I'm writing some spider in python and use lxml library for parsing html and gevent library for async. I found that after sometime of work lxml parser starts eats memory up to 8GB(all server memory). But i have only 100 async threads each of them parse document max to 300kb.
i'v tested and get that problem starts in lxml.html.fromstring, but i can't reproduce this problem.
The problem in this line of code:
HTML = lxml.html.fromstring(htmltext)
Maybe someone know what it can be, or hoe to fix this?
Thanks for help.
P.S.
Linux Debian-50-lenny-64-LAMP 2.6.26-2-amd64 #1 SMP Tue Jan 25 05:59:43 UTC 2011 x86_64 GNU/Linux
Python : (2, 6, 6, 'final', 0)
lxml.etree : (2, 3, 0, 0)
libxml used : (2, 7, 8)
libxml compiled : (2, 7, 8)
libxslt used : (1, 1, 26)
libxslt compiled : (1, 1, 26)
UP:
i set ulimit -Sv 500000 and uliit -Sm 615000 for processes that use lxml parser.
And now in with some time they start writing in error log:
"Exception MemoryError: MemoryError() in 'lxml.etree._BaseErrorLog._receive' ignored".
And i can't catch this exception so it writes recursively in log this message untile there is free space on disk.
How can i catch this exception to kill process so daemon can create new one??
It seems the issue stems from the library lxml relies on: libxml2 which is written in C language. Here is the first report: http://codespeak.net/pipermail/lxml-dev/2010-December/005784.html This bug hasn't been mentioned either in lxml v2.3 bug fix logs or in libxml2 change logs.
Oh, there is followup mails here: https://bugs.launchpad.net/lxml/+bug/728924
Well, I tried to reproduce the issue, but get nothing abnormal. Guys who can reproduce it may help to clarify the problem.
There is an excellent article at http://www.lshift.net/blog/2008/11/14/tracing-python-memory-leaks which demonstrates graphical debugging of memory structures; this might help you figure out what's not being released and why.
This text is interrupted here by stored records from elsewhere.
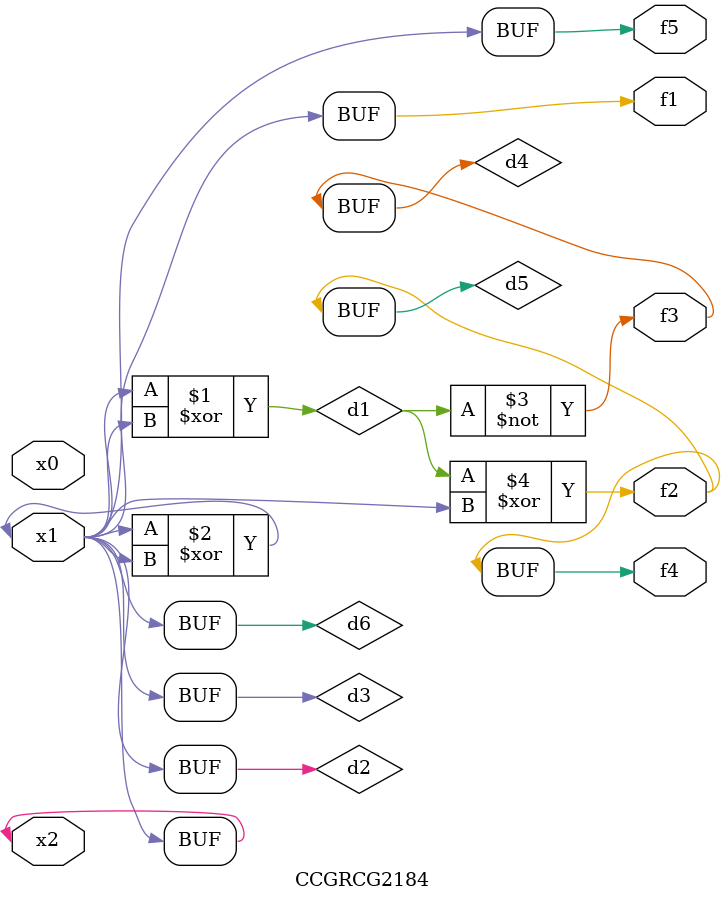
<source format=v>
module CCGRCG2184(
	input x0, x1, x2,
	output f1, f2, f3, f4, f5
);

	wire d1, d2, d3, d4, d5, d6;

	xor (d1, x1, x2);
	buf (d2, x1, x2);
	xor (d3, x1, x2);
	nor (d4, d1);
	xor (d5, d1, d2);
	buf (d6, d2, d3);
	assign f1 = d6;
	assign f2 = d5;
	assign f3 = d4;
	assign f4 = d5;
	assign f5 = d6;
endmodule

</source>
Edit: I found the article from which I got that link - Python memory leaks
You might be keeping some references which keep the documents alive. Be careful with string results from xpath evaluation for example: by default they are "smart" strings, which provide access to the containing element, thus keeping the tree in memory if you keep a reference to them. See the docs on xpath return values:
(I have no idea if this is the problem in your case, but it's a candidate. I've been bitten by this myself once ;-))